Что требуется:
Продолжите фрагмент о застольных беседах Гитлера, начав сразу после его последнего предложения.

Фрагмент документа:
<<<<
Когда, по требованию партии, немцам намекнули, что ради обеспечения страны «пушками, а не маслом» воскресная трапеза должна состоять из одного блюда, и у Гитлера на обеденном столе осталась одна супница. Число воскресных гостей тут же съежилось до двух-трех человек, что дало Гитлеру повод для саркастических замечаний о неспособности его сподвижников идти на жертвы. К тому же за обеденным столом по кругу стал пускаться подписной лист – гости должны были вносить пожертвования на военные нужды. Таким образом, каждая тарелка супа стоила мне пятьдесят, а то и сто марок.
Самым высокопоставленным гостем был Геббельс. Гиммлер появлялся редко. Борман, разумеется, не пропускал ни одного обеда, но, как и я, он принадлежал к ближнему кругу и гостем считаться не мог.
И здесь, как в Оберзальцберге, застольные беседы не выходили за пределы узкого круга тем и весьма ограниченных мнений, а потому были очень скучными. Правда, в Берлине Гитлер более резко высказывал свою точку зрения, хотя репертуар не менялся; его суждениям была свойственна та же поверхностность, никаких новых идей и путей разрешения возникающих проблем. Гитлер даже не пытался избегать нудных повторений, смущавших его слушателей. Хотя я тогда был полностью покорен силой его личности, не могу сказать, что его замечания производили на меня большое впечатление. Его слова скорее отрезвляли меня, ибо я ожидал более глубоких суждений.
В своих монологах Гитлер часто утверждал, что его политические, художественные и военные взгляды слились в неразрывное мировоззрение между двадцатью и тридцатью годами – в наиболее плодотворный период его жизни, то, что он планирует и делает теперь, – лишь осуществление тех его идей.
>>>>
Извлечённые данные:
<<<<
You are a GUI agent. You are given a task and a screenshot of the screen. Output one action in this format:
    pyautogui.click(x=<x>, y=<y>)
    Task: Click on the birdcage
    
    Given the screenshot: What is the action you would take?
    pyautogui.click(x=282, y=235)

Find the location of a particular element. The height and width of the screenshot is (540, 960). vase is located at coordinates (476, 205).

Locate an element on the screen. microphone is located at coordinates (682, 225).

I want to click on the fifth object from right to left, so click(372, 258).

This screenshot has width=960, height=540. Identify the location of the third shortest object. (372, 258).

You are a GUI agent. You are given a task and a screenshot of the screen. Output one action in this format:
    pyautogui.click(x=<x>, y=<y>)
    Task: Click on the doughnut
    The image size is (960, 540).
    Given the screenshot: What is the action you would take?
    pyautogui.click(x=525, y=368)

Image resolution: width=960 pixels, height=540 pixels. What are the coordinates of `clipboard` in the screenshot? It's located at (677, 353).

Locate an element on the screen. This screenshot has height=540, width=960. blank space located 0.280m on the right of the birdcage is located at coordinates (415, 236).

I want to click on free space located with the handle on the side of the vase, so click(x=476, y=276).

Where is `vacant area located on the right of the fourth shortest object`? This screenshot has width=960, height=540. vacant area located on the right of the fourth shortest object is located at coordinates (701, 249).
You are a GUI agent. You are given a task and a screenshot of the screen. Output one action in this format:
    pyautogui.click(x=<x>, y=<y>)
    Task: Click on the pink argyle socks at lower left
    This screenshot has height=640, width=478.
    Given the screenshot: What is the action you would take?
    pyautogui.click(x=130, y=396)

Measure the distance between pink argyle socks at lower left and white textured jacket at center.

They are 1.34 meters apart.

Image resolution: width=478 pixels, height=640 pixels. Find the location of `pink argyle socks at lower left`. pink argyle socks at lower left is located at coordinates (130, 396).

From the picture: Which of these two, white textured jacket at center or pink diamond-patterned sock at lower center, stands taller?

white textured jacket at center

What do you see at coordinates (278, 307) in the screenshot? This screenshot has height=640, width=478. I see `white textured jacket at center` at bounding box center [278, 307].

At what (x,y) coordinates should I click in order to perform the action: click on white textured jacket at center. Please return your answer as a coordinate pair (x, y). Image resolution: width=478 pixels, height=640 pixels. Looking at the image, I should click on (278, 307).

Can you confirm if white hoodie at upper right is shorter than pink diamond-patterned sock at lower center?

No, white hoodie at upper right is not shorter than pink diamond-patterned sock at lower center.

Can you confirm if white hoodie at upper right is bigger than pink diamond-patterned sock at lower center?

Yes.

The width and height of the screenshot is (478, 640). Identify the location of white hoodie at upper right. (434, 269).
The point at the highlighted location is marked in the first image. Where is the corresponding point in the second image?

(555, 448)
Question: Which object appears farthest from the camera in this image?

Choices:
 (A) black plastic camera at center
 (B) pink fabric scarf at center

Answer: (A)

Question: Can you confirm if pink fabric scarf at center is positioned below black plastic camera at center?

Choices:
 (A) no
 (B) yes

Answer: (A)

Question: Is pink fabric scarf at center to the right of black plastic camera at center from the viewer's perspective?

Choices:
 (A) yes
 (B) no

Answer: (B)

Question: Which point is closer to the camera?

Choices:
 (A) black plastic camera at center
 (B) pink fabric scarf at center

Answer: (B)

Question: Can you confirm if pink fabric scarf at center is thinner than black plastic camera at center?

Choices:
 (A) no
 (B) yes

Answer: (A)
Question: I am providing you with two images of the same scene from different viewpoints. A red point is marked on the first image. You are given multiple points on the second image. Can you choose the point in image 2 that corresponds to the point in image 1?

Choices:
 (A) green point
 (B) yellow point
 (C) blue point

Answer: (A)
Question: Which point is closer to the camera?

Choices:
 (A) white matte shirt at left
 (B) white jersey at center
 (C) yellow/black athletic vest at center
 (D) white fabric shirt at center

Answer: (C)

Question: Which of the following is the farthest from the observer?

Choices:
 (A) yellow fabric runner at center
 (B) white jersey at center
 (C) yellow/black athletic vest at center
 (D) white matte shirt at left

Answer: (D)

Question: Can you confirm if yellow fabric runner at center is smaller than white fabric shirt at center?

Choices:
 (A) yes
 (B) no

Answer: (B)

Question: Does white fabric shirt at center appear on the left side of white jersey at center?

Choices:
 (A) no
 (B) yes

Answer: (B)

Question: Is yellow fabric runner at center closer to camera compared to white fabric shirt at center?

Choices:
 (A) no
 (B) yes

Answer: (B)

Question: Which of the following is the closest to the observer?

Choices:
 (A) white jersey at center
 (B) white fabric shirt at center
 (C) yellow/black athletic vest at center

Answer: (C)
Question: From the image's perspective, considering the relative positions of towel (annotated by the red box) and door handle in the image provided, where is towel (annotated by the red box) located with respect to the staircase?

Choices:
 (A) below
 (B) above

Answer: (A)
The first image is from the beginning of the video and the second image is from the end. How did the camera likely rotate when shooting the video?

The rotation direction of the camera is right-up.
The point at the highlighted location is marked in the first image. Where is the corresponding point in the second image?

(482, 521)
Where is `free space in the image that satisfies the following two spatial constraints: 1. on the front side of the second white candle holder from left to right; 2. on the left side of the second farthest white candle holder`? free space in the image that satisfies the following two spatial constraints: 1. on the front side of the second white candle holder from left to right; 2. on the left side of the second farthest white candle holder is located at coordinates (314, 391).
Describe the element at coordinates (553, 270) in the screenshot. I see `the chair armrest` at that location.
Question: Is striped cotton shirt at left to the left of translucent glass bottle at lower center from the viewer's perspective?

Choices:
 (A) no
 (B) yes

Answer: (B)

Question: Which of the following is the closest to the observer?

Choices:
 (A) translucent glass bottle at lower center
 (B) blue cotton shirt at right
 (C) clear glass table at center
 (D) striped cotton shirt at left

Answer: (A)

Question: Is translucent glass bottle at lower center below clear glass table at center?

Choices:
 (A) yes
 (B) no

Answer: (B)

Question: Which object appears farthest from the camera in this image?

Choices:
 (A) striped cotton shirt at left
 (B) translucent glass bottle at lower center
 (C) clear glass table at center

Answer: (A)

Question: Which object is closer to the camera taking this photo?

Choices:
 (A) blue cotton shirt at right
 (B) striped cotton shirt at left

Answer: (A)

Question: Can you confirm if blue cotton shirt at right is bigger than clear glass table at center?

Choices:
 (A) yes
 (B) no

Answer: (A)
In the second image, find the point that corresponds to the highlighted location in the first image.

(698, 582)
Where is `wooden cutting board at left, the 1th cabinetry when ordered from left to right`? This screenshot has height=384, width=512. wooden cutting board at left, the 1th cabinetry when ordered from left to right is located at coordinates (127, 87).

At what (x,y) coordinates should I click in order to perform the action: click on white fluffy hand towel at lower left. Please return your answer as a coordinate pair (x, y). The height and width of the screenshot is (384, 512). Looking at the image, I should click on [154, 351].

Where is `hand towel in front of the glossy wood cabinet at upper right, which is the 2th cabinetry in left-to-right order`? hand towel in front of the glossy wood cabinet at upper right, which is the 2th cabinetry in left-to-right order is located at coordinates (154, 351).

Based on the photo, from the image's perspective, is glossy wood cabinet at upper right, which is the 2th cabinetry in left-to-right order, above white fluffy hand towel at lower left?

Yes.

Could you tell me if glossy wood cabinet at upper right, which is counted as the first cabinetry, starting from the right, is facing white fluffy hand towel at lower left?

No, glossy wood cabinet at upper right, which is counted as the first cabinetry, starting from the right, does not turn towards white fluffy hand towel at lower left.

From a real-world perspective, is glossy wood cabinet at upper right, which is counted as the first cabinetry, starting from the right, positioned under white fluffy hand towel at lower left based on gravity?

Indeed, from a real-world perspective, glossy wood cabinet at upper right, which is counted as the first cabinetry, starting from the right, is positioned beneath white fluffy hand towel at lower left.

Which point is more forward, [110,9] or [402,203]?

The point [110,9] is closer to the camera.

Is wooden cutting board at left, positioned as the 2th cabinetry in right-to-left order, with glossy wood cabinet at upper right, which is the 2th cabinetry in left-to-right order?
>>>>
Итоговый результат:
За столом много говорили о Первой мировой войне, в которой участвовало большинство гостей. Сам Гитлер одно время находился в окопах на германо-британском участке фронта и именно тогда, как он говорил, стал уважать англичан за храбрость и решимость, что не мешало ему часто высмеивать некоторые особенности английского характера. Например, Гитлер с сарказмом вспоминал о привычке англичан прекращать артиллерийский огонь ровно ко времени чаепития, и именно к этому безопасному часу он, будучи связным, приурочивал выполнение своих обязанностей.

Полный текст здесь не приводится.